# Auf Abo reingefallen!



## Nightwish08 (19 Januar 2010)

Was für ein Schlamassel. Ihr kennt vielleicht diese Paidmailergeschichten, Klick die Mail an, klick auf den Link und nimm an der Aktion teil (in diesem Fall PC-Welt). Dies hab ich blöderweise gemacht, aber mit falscher Adresse, da ich die Hefte gar nicht haben möchte und auch sonst keine nervige Post von denen habe wollte. Ich dacht das wäre ja nicht so schlimm. Wenn sie herausfinden das das Paket nicht zugestellt werden kann brechen sie die ganze Sache vielleicht ab. Nun ist es aber anders gelaufen. Ich bin auf eine Abofalle von PC-Welt hereingefallen. Jedenfalls denke ich das es eine Falle war. 3 Hefte sollten gratis geliefert werden.  So wie es aussieht scheint das der Beginn eines Abos zu sein wenn man nicht rechtzeitig kündigt. Hab ich natürlich nicht gemacht, da ich nie ein Heft bekommen habe.

> _Gegebene Daten_

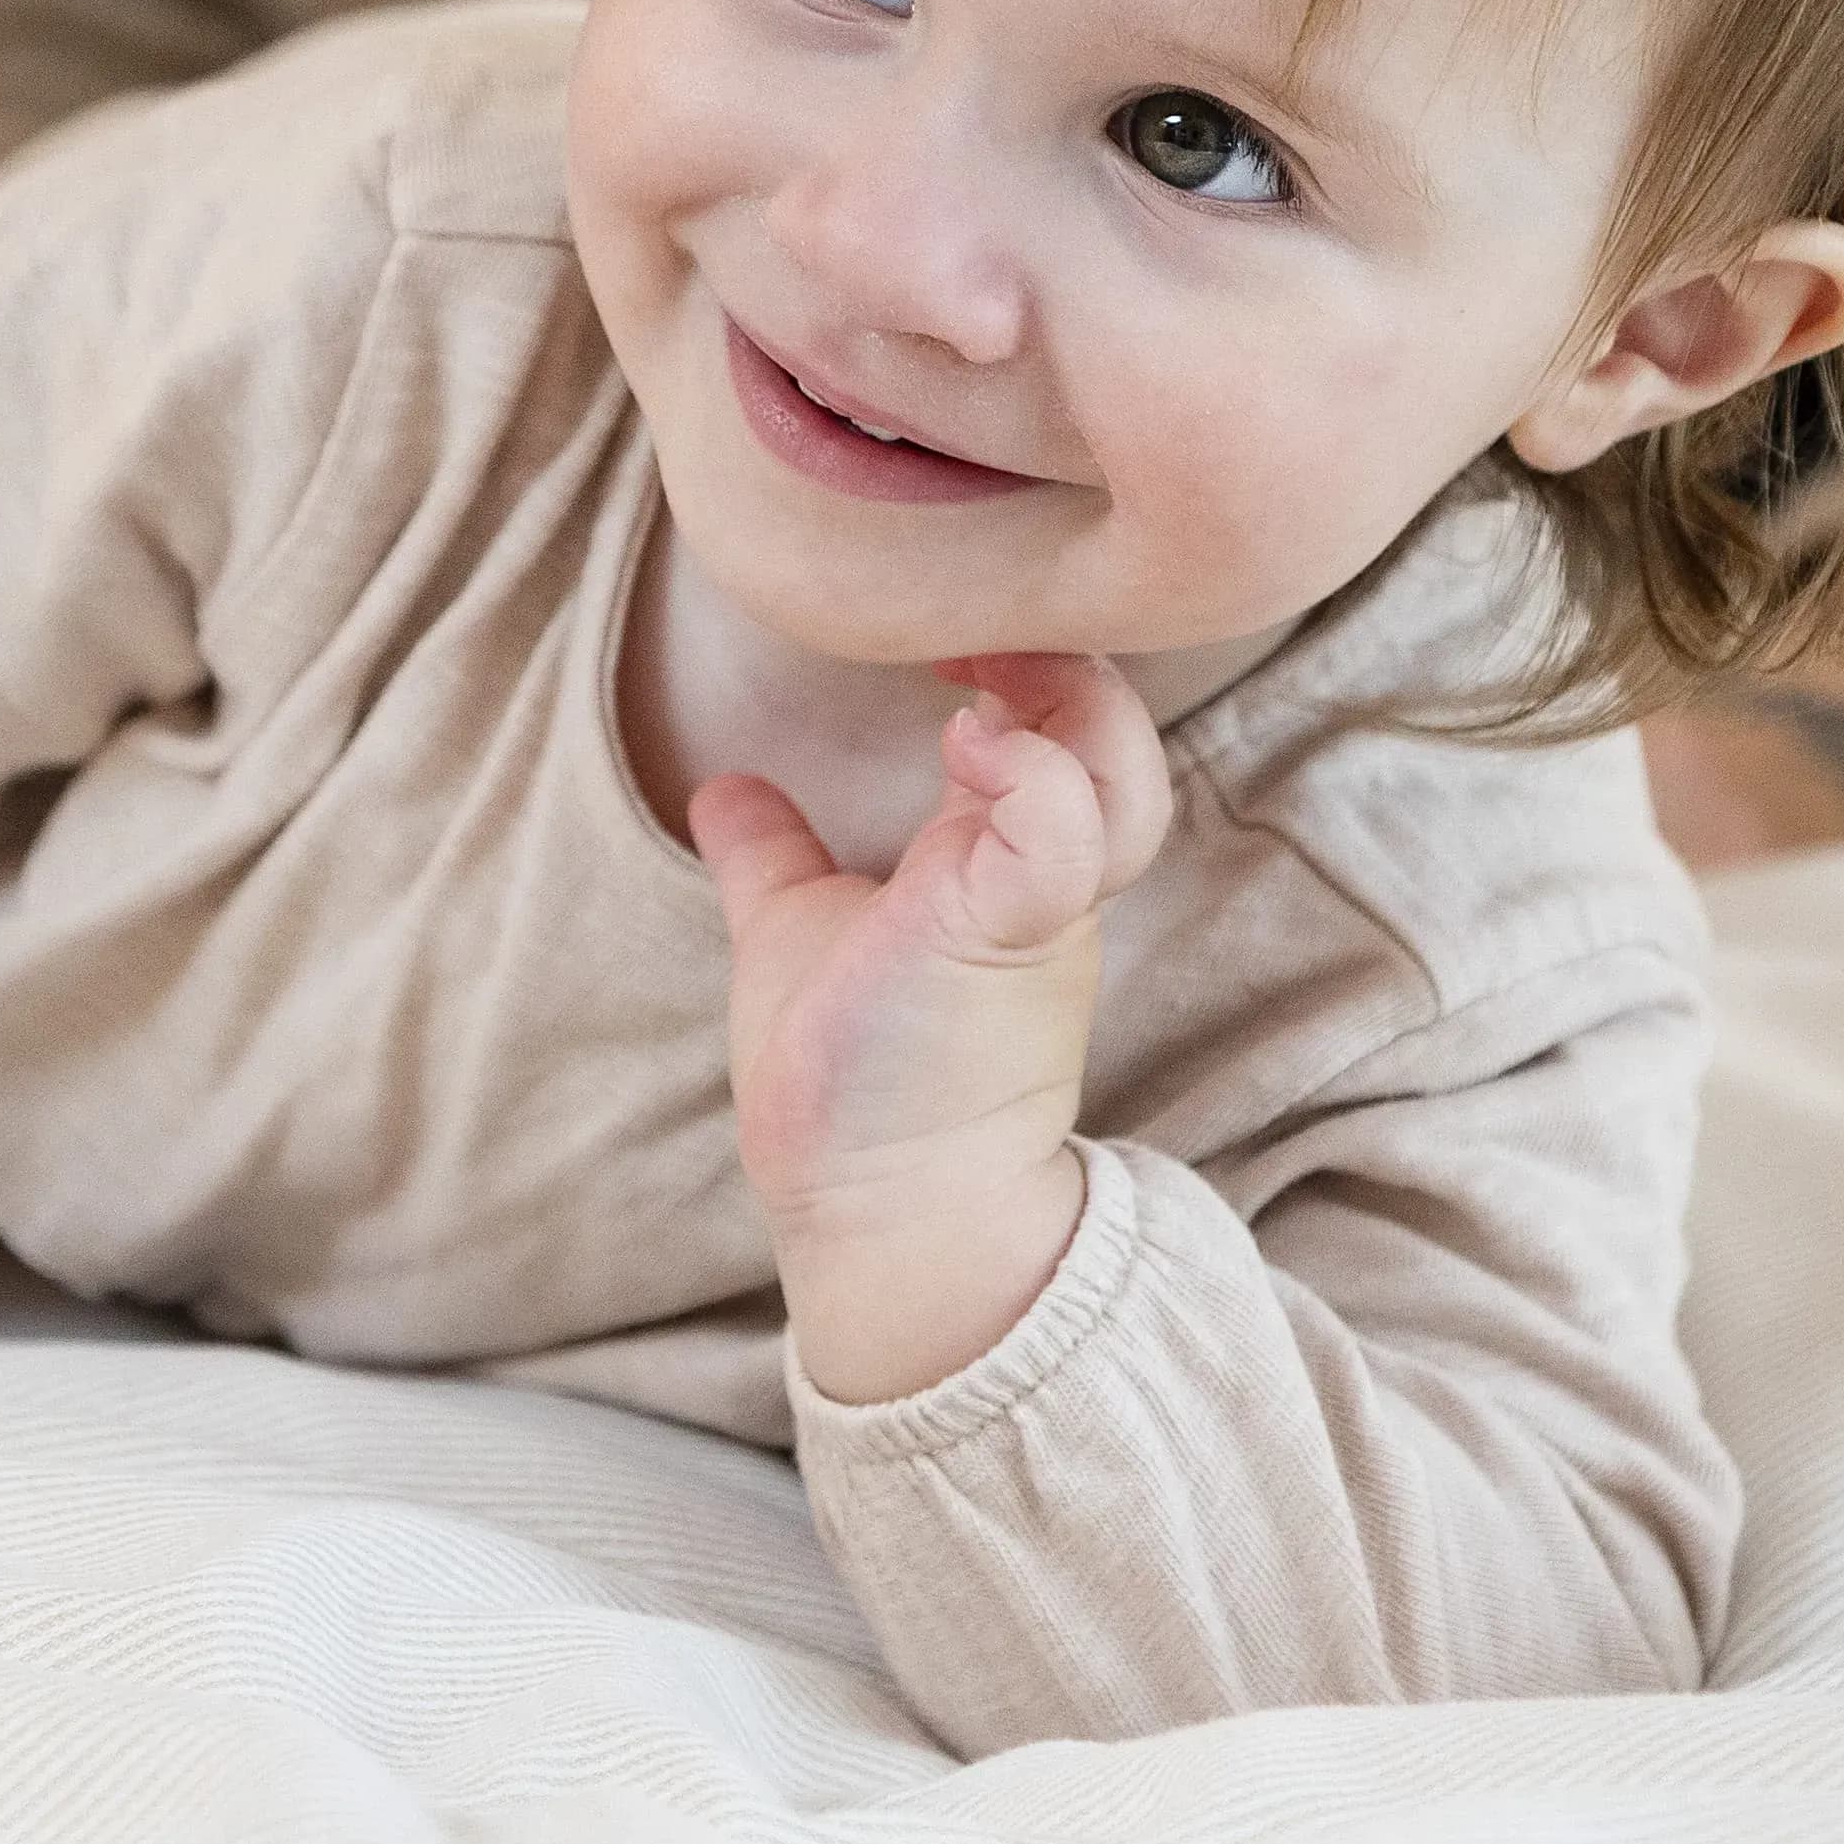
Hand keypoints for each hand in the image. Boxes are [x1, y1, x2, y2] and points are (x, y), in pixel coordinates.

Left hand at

> _Aufgabe_
Übersetze den Satz „Ich bin auf eine Abofalle von PC-Welt hereingefallen.“ aus dem Forumsbeitrag über die Abofalle ins Englische.

> _Antwort_
I fell for a subscription trap from PC-Welt.